This paper addresses the pursuit-evasion problem involving three agents -- a purser, an evader, and a defender. We develop cooperative guidance laws for the evader-defender team that guarantee that the defender intercepts the pursuer before it reaches the vicinity of the evader. Unlike heuristic methods, optimal control, differential game formulation, and recently proposed time-constrained guidance techniques, we propose a geometric solution to safeguard the evader from the pursuer's incoming threat. The proposed strategy is computationally efficient and expected to be scalable as the number of agents increases. Another alluring feature of the proposed strategy is that the evader-defender team does not require the knowledge of the pursuer's strategy and that the pursuer's interception is guaranteed from arbitrary initial engagement geometries. We further show that the necessary error variables for the evader-defender team vanish within a time that can be exactly prescribed prior to the three-body engagement. Finally, we demonstrate the efficacy of the proposed cooperative defense strategy via simulation in diverse engagement scenarios.

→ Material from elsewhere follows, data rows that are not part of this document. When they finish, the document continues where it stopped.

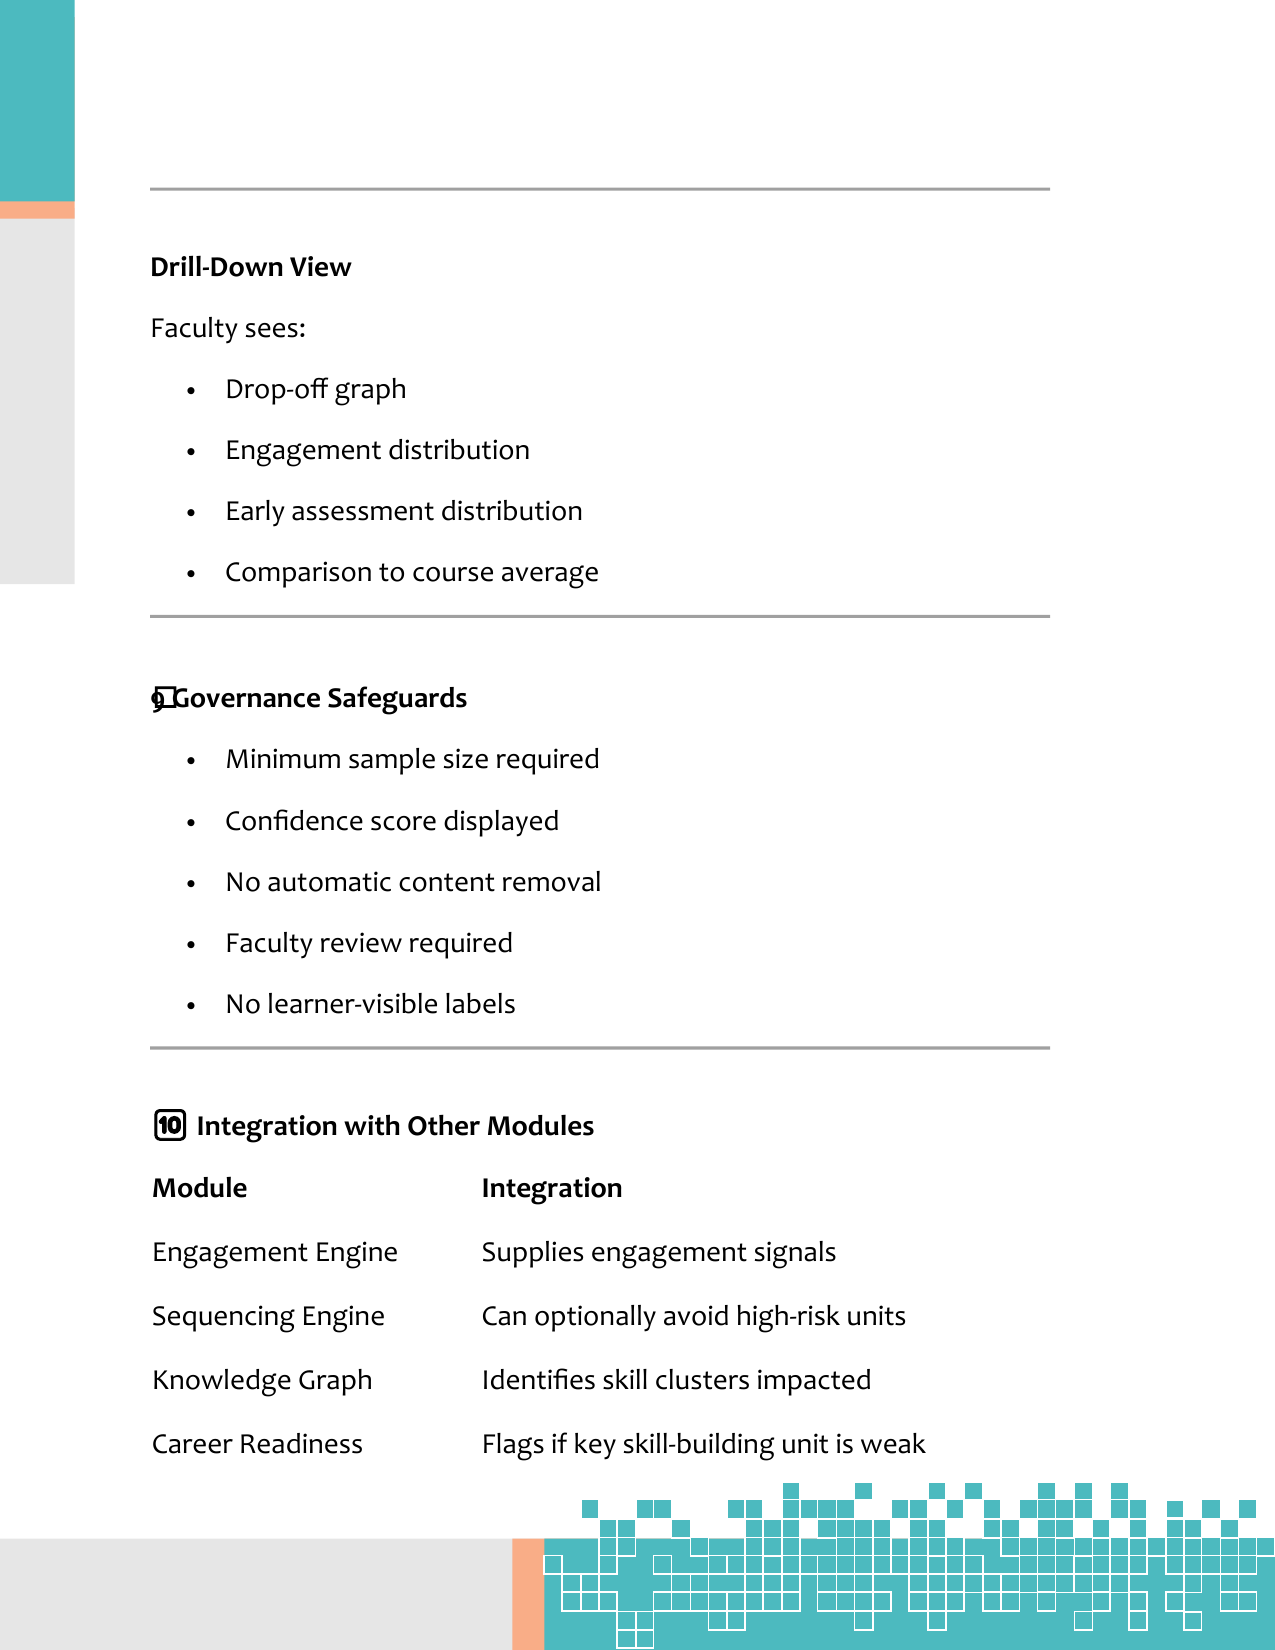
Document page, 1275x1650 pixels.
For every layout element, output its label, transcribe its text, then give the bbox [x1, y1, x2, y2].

text Drill-Down View [150, 248, 975, 284]
list No automatic content removal [187, 863, 975, 899]
table_cell Engagement Engine [150, 1233, 480, 1296]
table_header Integration [480, 1169, 1008, 1232]
table_cell Can optionally avoid high-risk units [480, 1296, 1008, 1360]
list Faculty review required [187, 924, 975, 960]
list Comparison to course average [187, 554, 975, 589]
list No learner-visible labels [187, 985, 975, 1021]
table_cell Career Readiness [150, 1424, 480, 1488]
table_cell Knowledge Graph [150, 1360, 480, 1424]
list Drop-off graph [187, 371, 975, 406]
text Faculty sees: [150, 309, 975, 345]
table_cell Flags if key skill-building unit is weak [480, 1424, 1008, 1488]
list Minimum sample size required [187, 741, 975, 777]
list Early assessment distribution [187, 493, 975, 528]
table_header Module [150, 1169, 480, 1232]
list Confidence score displayed [187, 802, 975, 838]
table_cell Identifies skill clusters impacted [480, 1360, 1008, 1424]
list Engagement distribution [187, 432, 975, 467]
table_cell Supplies engagement signals [480, 1233, 1008, 1296]
text 9️⃣ Governance Safeguards [150, 676, 975, 715]
text 🔟 Integration with Other Modules [150, 1107, 975, 1143]
table_cell Sequencing Engine [150, 1296, 480, 1360]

翻译：本文研究了涉及三个智能体——追逐者、逃逸者和防御者的追逐-逃逸问题。我们为逃逸者-防御者团队开发了合作制导律，确保防御者在追逐者接近逃逸者之前将其拦截。与启发式方法、最优控制、微分博弈公式以及近期提出的时间约束制导技术不同，我们提出了一种几何解，以保护逃逸者免受追逐者的来袭威胁。所提策略计算高效，且预期随着智能体数量增加具有可扩展性。该策略的另一个吸引人之处在于，逃逸者-防御者团队无需知晓追逐者的策略，并且能够从任意初始交战几何构型下保证拦截追逐者。我们进一步证明，逃逸者-防御者团队的必要误差变量可在三体交战前精确预定的时间内消失。最后，我们通过在不同交战场景中的仿真验证了所提合作防御策略的有效性。